### Extracted data entries
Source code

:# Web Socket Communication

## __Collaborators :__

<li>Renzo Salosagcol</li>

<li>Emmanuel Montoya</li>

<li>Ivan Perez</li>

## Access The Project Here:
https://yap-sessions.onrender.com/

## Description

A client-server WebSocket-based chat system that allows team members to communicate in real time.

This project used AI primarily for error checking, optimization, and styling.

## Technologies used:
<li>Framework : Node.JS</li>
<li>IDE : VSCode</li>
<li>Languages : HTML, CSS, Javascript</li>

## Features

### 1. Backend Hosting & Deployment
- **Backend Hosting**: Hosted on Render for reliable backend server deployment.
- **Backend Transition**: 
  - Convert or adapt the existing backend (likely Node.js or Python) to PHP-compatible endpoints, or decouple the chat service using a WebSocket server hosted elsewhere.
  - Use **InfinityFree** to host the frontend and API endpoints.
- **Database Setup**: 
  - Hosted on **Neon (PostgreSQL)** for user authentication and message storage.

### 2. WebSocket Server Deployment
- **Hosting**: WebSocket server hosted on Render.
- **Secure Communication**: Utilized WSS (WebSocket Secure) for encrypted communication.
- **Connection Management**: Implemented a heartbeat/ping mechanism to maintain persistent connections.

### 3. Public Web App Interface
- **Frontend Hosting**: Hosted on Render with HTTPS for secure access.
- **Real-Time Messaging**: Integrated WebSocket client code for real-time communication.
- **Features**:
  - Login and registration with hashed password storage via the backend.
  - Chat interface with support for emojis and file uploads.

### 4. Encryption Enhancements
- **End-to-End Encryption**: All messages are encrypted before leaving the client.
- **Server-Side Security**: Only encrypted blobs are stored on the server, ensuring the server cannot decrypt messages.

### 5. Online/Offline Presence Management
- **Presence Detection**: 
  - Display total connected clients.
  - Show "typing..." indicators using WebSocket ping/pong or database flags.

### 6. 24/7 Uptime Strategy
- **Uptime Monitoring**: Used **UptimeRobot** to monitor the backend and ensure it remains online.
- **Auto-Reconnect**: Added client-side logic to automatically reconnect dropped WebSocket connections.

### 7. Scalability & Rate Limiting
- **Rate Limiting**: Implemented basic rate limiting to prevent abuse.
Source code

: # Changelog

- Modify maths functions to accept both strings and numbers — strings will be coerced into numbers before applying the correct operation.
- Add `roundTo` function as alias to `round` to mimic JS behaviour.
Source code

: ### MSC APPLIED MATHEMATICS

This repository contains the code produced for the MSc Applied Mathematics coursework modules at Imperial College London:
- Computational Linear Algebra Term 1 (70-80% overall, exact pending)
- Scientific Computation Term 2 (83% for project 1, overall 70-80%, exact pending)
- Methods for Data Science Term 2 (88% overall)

==

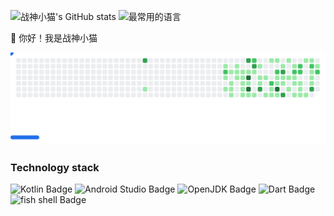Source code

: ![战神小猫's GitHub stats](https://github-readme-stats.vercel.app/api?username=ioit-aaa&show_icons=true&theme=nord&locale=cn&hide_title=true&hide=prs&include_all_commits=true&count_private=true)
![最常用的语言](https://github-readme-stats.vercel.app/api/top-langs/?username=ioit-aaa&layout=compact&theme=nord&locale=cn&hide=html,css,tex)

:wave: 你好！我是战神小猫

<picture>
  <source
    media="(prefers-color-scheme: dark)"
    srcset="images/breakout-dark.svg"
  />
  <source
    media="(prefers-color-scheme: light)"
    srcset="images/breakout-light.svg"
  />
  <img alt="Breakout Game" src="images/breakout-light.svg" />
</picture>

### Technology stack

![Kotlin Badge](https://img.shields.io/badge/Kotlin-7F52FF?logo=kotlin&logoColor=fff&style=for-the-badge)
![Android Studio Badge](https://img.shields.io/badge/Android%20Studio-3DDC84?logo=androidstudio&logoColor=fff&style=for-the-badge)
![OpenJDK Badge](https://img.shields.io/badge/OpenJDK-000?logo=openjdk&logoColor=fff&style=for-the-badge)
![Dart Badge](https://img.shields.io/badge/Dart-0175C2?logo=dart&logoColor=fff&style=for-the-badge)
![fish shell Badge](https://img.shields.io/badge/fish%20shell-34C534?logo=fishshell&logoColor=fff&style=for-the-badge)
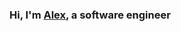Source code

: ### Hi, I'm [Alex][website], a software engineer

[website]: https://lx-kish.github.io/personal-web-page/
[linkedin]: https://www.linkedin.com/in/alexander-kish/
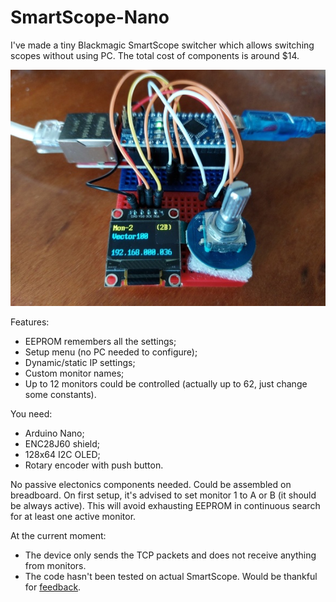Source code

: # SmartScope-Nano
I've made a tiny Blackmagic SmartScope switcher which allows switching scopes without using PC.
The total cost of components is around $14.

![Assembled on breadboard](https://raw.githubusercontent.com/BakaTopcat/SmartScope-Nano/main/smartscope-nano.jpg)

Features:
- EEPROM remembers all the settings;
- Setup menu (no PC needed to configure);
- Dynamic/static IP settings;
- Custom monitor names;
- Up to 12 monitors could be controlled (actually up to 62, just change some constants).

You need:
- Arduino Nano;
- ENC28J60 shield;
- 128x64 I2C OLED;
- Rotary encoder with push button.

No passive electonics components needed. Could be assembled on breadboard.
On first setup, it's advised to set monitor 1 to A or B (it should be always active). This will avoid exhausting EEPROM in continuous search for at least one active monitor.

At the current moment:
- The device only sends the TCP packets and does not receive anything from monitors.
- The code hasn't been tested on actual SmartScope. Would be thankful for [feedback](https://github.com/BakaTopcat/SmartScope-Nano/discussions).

### DIRECTIONS FOR THIS TASK
Begin with the line above that has "### 3. Public Web App Interface" and continue through the line that has "### 7. Scalability & Rate Limiting", setting each one down exactly. Stop there.

### ANSWER
### 3. Public Web App Interface
- **Frontend Hosting**: Hosted on Render with HTTPS for secure access.
- **Real-Time Messaging**: Integrated WebSocket client code for real-time communication.
- **Features**:
  - Login and registration with hashed password storage via the backend.
  - Chat interface with support for emojis and file uploads.

### 4. Encryption Enhancements
- **End-to-End Encryption**: All messages are encrypted before leaving the client.
- **Server-Side Security**: Only encrypted blobs are stored on the server, ensuring the server cannot decrypt messages.

### 5. Online/Offline Presence Management
- **Presence Detection**: 
  - Display total connected clients.
  - Show "typing..." indicators using WebSocket ping/pong or database flags.

### 6. 24/7 Uptime Strategy
- **Uptime Monitoring**: Used **UptimeRobot** to monitor the backend and ensure it remains online.
- **Auto-Reconnect**: Added client-side logic to automatically reconnect dropped WebSocket connections.

### 7. Scalability & Rate Limiting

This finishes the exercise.